Ignition tag historian - cumulative time spent at value

Ignition 8.1, MSSQL.

Hi.

I am using Ignition to monitor the operating status and collect downtime codes from several CNC machines. These integer values are logged by the ignition tag historian on value change. The goal is to calculate OEE and determine the most frequent causes of downtime.

For the operating status, I have written a script that loads a snapshot of data from the historian. This is passed through a case select (multiple ifs) which increment a timer for each value of interest. The end result is a summary dataset with the total number of seconds spent in each state (within the time window). This is converted to % in another function. This works OK when there are only a handful of values to scan for. Now I must repeat this for the downtime codes. There are >10 codes and these are also stored in a SQL table. Is there a less clunky solution using inbuilt functions or the SQL server itself?

Some of my code for the CNC machine operating status analysis is below.

def returnStateSeconds(sqlData):
	
	# Iterate through the dataset and increment timers for each state.
	
	# Declare variables
	cutting = float(0)
	idle = float(0)
	error = float(0)
	no_data = float(0)
	
	# convert to pydataset
	pyData = system.dataset.toPyDataSet(sqlData)			
		
	for i in range(len(pyData) - 1): 
		if pyData[i][1] == 0:
			no_data += system.date.secondsBetween(pyData[i][0], pyData[i+1][0])
		elif pyData[i][1] == 1:
			idle += system.date.secondsBetween(pyData[i][0], pyData[i+1][0])
		# Note.
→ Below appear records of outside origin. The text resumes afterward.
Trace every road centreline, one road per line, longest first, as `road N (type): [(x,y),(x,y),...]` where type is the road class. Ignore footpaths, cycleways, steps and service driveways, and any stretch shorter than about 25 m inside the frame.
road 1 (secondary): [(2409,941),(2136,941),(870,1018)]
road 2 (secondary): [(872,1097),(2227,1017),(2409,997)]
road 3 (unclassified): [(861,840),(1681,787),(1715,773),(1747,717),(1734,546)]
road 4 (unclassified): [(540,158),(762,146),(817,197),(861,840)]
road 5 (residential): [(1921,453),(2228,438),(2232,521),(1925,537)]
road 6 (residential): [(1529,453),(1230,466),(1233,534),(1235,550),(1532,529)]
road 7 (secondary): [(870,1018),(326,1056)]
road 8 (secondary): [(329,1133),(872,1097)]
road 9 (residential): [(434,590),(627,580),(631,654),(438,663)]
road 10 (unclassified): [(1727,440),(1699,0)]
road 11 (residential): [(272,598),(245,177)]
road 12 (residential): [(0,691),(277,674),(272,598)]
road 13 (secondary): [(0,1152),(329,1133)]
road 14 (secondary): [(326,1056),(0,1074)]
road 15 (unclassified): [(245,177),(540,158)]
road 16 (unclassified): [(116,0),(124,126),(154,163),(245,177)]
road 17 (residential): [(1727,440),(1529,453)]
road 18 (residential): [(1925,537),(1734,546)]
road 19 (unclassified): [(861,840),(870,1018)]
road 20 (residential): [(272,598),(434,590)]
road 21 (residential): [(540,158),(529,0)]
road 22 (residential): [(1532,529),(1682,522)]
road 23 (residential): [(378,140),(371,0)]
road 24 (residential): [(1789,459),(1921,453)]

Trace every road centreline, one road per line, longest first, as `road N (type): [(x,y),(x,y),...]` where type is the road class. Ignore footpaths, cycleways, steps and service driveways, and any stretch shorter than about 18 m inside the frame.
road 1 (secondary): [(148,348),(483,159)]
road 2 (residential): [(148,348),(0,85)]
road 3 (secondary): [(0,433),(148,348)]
State codes 2 (In process) and 3 (OP30) are grouped together into "Cutting".
		elif pyData[i][1] == 2 or pyData[i][1] == 3:
			cutting += system.date.secondsBetween(pyData[i][0], pyData[i+1][0])
		elif pyData[i][1] == 4:
			error += system.date.secondsBetween(pyData[i][0], pyData[i+1][0])
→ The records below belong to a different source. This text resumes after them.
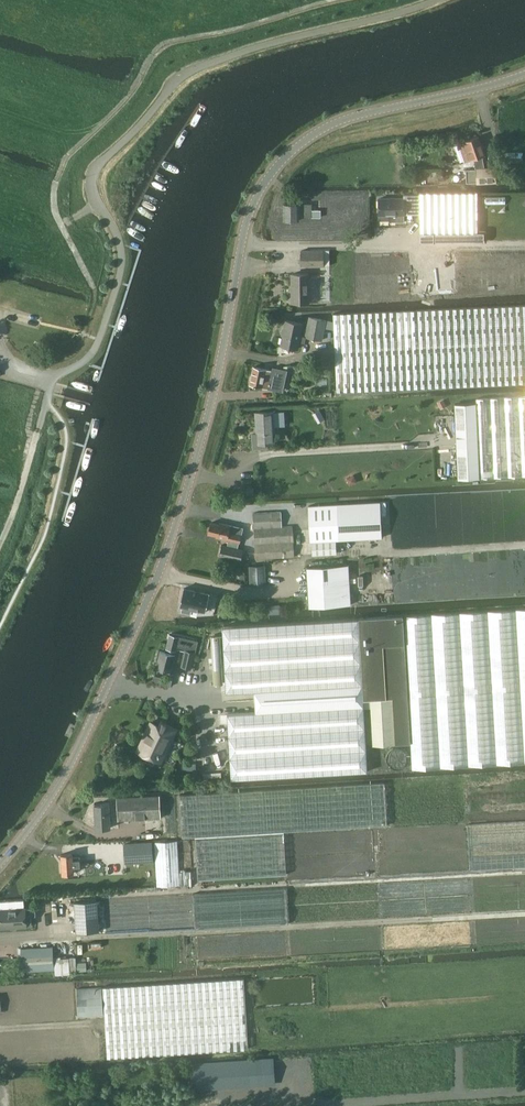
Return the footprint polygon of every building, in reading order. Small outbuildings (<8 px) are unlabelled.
[(484,168),(483,156),(484,155),(478,137),(466,141),(459,144),(460,146),(454,148),(459,164),(465,162),(466,163),(474,159),(476,170),(466,171),(467,184),(497,182),(496,167),(484,168)] [(504,152),(505,163),(524,162),(523,152),(504,152)] [(448,173),(445,170),(440,170),(437,173),(437,177),(441,180),(445,180),(448,177),(448,173)] [(477,193),(420,193),(420,195),(420,214),(420,243),(484,242),(484,232),(477,232),(477,193)] [(379,199),(379,215),(389,215),(389,222),(405,222),(404,199),(379,199)] [(299,203),(284,204),(285,220),(300,220),(300,218),(312,217),(321,217),(321,210),(312,210),(312,205),(299,205),(299,204),(299,203)] [(453,248),(435,248),(329,250),(302,251),(303,266),(329,265),(330,298),(436,297),(435,292),(457,292),(513,291),(512,289),(524,289),(524,247),(512,247),(453,248)] [(294,301),(309,301),(308,275),(293,275),(294,301)] [(307,337),(322,340),(325,328),(334,330),(337,391),(492,384),(524,383),(524,305),(488,306),(333,313),(334,320),(311,316),(307,337)] [(306,341),(307,337),(309,328),(302,327),(303,324),(287,321),(282,345),(298,348),(300,339),(306,341)] [(269,388),(272,372),(254,368),(251,384),(269,388)] [(454,404),(458,479),(480,478),(524,476),(524,396),(476,398),(476,403),(454,404)] [(319,410),(312,414),(317,423),(324,419),(319,410)] [(258,431),(252,432),(253,449),(269,448),(268,442),(274,442),(273,426),(283,425),(284,425),(283,411),(257,413),(258,431)] [(311,545),(379,542),(377,506),(309,510),(311,545)] [(281,511),(253,513),(256,559),(294,557),(293,526),(282,527),(281,511)] [(221,525),(213,523),(210,534),(219,535),(218,537),(229,540),(227,546),(223,545),(220,556),(241,560),(243,550),(238,549),(242,534),(229,530),(231,525),(221,523),(221,525)] [(306,567),(309,606),(351,604),(349,564),(306,567)] [(265,565),(248,565),(249,586),(266,585),(265,565)] [(181,610),(191,613),(192,608),(206,611),(210,593),(184,587),(180,605),(182,606),(181,610)] [(363,700),(370,699),(373,746),(394,745),(410,743),(412,769),(524,762),(524,608),(403,616),(403,615),(359,618),(359,619),(222,627),(226,692),(254,690),(254,712),(227,714),(231,779),(367,771),(363,700)] [(191,669),(198,642),(170,635),(164,653),(160,652),(157,668),(171,671),(175,655),(174,655),(177,648),(185,650),(182,666),(191,669)] [(164,729),(151,723),(139,750),(157,759),(164,744),(168,745),(175,730),(165,725),(164,729)] [(410,759),(410,758),(410,754),(409,752),(407,750),(405,748),(403,747),(399,746),(396,747),(393,747),(390,749),(387,753),(387,755),(386,758),(387,762),(388,765),(389,766),(392,768),(393,769),(398,770),(401,770),(403,770),(406,767),(409,764),(410,761),(410,759)] [(384,782),(179,794),(182,837),(387,825),(384,783),(384,782)] [(160,796),(117,799),(118,809),(119,820),(161,817),(160,796)] [(97,828),(111,827),(109,805),(95,806),(97,828)] [(286,874),(284,835),(284,831),(195,836),(198,880),(214,879),(286,874)] [(154,841),(157,886),(192,884),(192,871),(179,872),(177,840),(154,841)] [(151,842),(124,844),(125,862),(152,860),(151,842)] [(73,857),(73,853),(62,854),(63,873),(74,872),(74,866),(80,865),(80,856),(73,857)] [(75,931),(98,930),(97,899),(74,900),(75,931)] [(0,910),(0,925),(0,928),(32,926),(31,916),(36,916),(35,908),(25,909),(0,910)] [(22,971),(54,969),(53,947),(21,949),(22,971)] [(56,955),(56,971),(76,971),(77,956),(56,955)] [(187,982),(103,987),(107,1058),(156,1055),(247,1049),(244,978),(187,982)] [(102,987),(76,989),(78,1017),(104,1015),(102,987)]
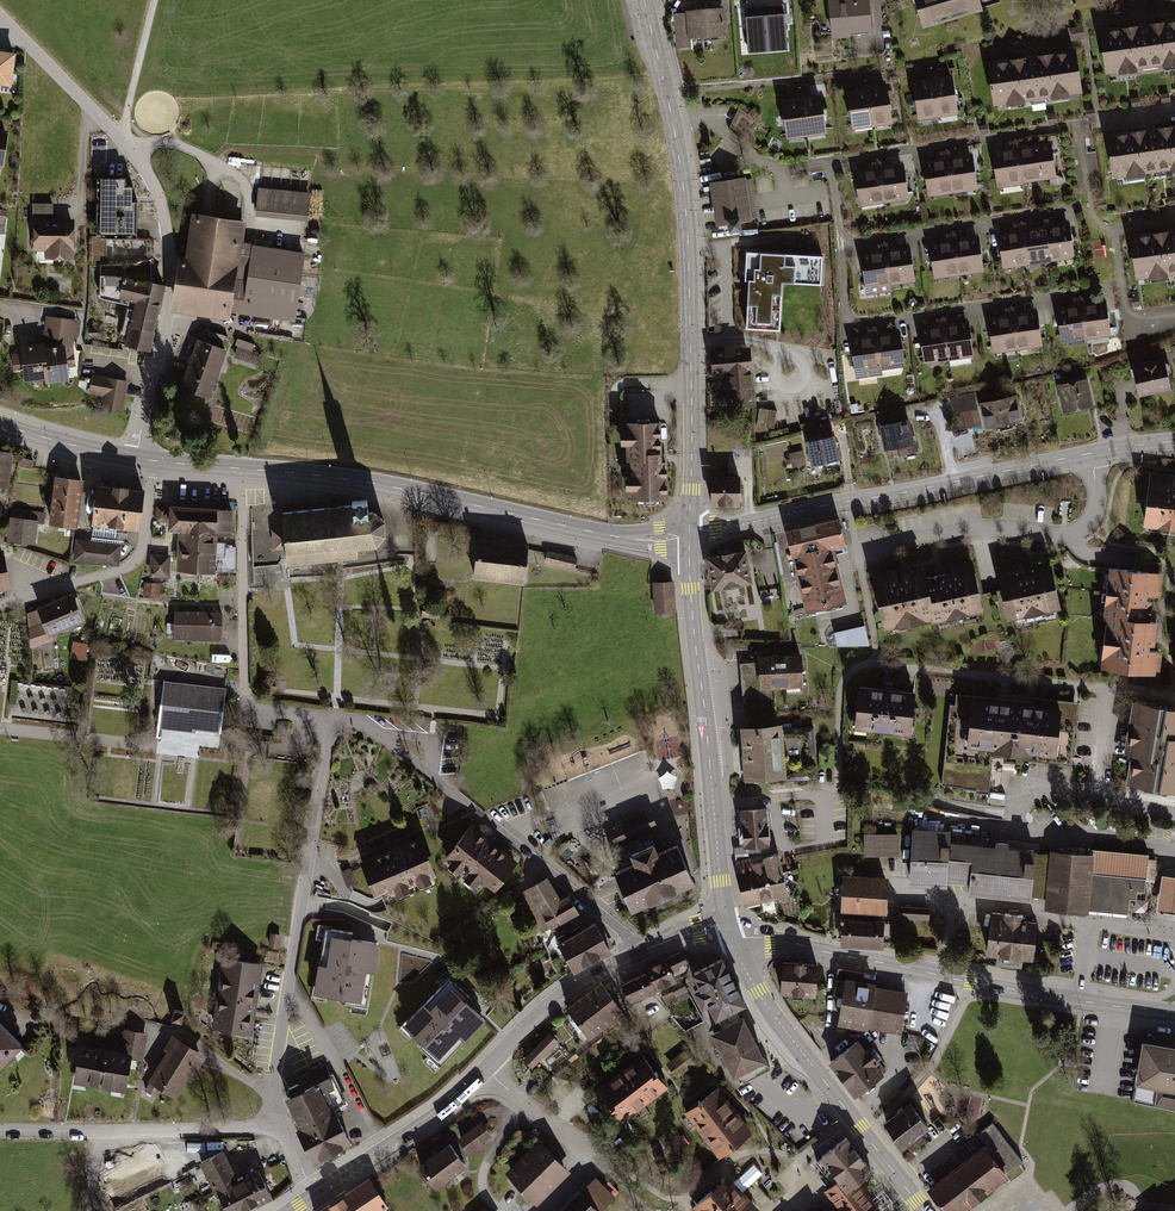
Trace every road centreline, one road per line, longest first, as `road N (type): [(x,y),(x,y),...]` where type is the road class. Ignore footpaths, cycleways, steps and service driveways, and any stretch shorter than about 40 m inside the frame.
road 1 (residential): [(638,953),(625,933),(387,739),(364,723),(334,719),(273,1080),(281,1120)]
road 2 (secondary): [(154,460),(362,482),(615,536),(690,534)]
road 3 (unclassified): [(0,16),(122,139),(161,201),(172,281),(136,458)]
road 4 (secondary): [(690,534),(1174,442)]
road 5 (secondary): [(728,930),(971,982),(1174,1013)]
road 6 (tertiary): [(690,534),(689,246),(673,123)]
road 7 (tertiary): [(315,1194),(457,1100),(546,1008),(638,953)]
road 8 (secondary): [(728,930),(690,534)]
road 9 (residential): [(842,245),(846,327),(1122,284)]
road 10 (residential): [(1174,848),(1012,826),(1019,790),(1174,813)]
road 11 (secondary): [(923,1210),(758,993),(728,930)]
road 12 (residential): [(281,1120),(255,1128),(0,1130)]
road 13 (residential): [(830,162),(1081,126)]
road 14 (residential): [(1090,209),(842,245)]
road 15 (residential): [(154,460),(137,558),(0,604)]
road 16 (track): [(122,139),(154,0)]
road 17 (residential): [(830,162),(770,166),(704,118)]
road 18 (secondary): [(0,424),(136,458)]
road 19 (tertiary): [(673,123),(644,0)]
	utilData = []															# Create an empty list
	headers = ["state", "seconds"]											# Set the dataset headers
	states = ["Cutting", "Idle", "Error", "No data"]						# List of states
	seconds = [cutting, idle, error, no_data]								# List of data
	
	for j in range(len(states)):											# Add the rows to the list
		utilData.append([states[j],seconds[j]])
	
	return system.dataset.toDataSet(headers,utilData)					# Return the data as a normal dataset		

Similar questions have been raised in these posts without a full solution.
How to get the total time of an active tag for every hour? - Ignition - Inductive Automation Forum
Historical tags - Ignition - Inductive Automation Forum

Any help would be great.

Thanks!

The use of a dictionary can be useful:

def returnStateSeconds(sqlData):
	# Iterate through the dataset and increment timers for each state.
	
	# Declare state dict
	stateDict = { 
	               0 : {'state':'No data'}
	               1 : {'state':'Idle'}
	               2 : {'state':'Cutting'}
	               4 : {'state':'Error'}
	             }

	# Initialize zero values:
		for key in stateDict.keys():
			stateDict[key]['value'] = 0.0
	
	pyData = system.dataset.toPyDataSet(sqlData)			
		
	# Process rows
	for row, nextRow in zip(pyData, pyData[1:]): 
		stateDict[row['value']] =+ system.date.secondsBetween(row['t_stamp'], nextRow['t_stamp'])

	# create output dataset
	headers = ["state", "seconds"]
	data = [[stateDict[key]['state'], stateDict[key]['value']] for key in sorted(stateDict.keys())]
	return system.dataset.toDataSet(headers, data)

If you need the states in a certain order, you can use an ordered dictionary.

def returnStateSeconds(sqlData):
	from collections import OrderedDict
	# Iterate through the dataset and increment timers for each state.
	
	# Declare states as an ordered dictionary
	stateDict = OrderedDict({ 
	                          2 : {'state':'Cutting'}
	                          1 : {'state':'Idle'}
	                          4 : {'state':'Error'},
							  0 : {'state':'No data'}
	                       })

	# Initialize zero values:
		for key in stateDict.keys():
			stateDict[key]['value'] = 0.0
	
	pyData = system.dataset.toPyDataSet(sqlData)			
		
	# Process rows
	for row, nextRow in zip(pyData, pyData[1:]): 
		stateDict[row['value']] =+ system.date.secondsBetween(row['t_stamp'], nextRow['t_stamp'])

	# create output dataset
	headers = ["state", "seconds"]
	data = [[stateDict[key]['state'], stateDict[key]['value']] for key in stateDict.keys()]
	return system.dataset.toDataSet(headers, data)

EDIT: If this is just going to be for a downtime pareto, as I’ve read your post more carefully, then you can use system.dataset.sort() before returning.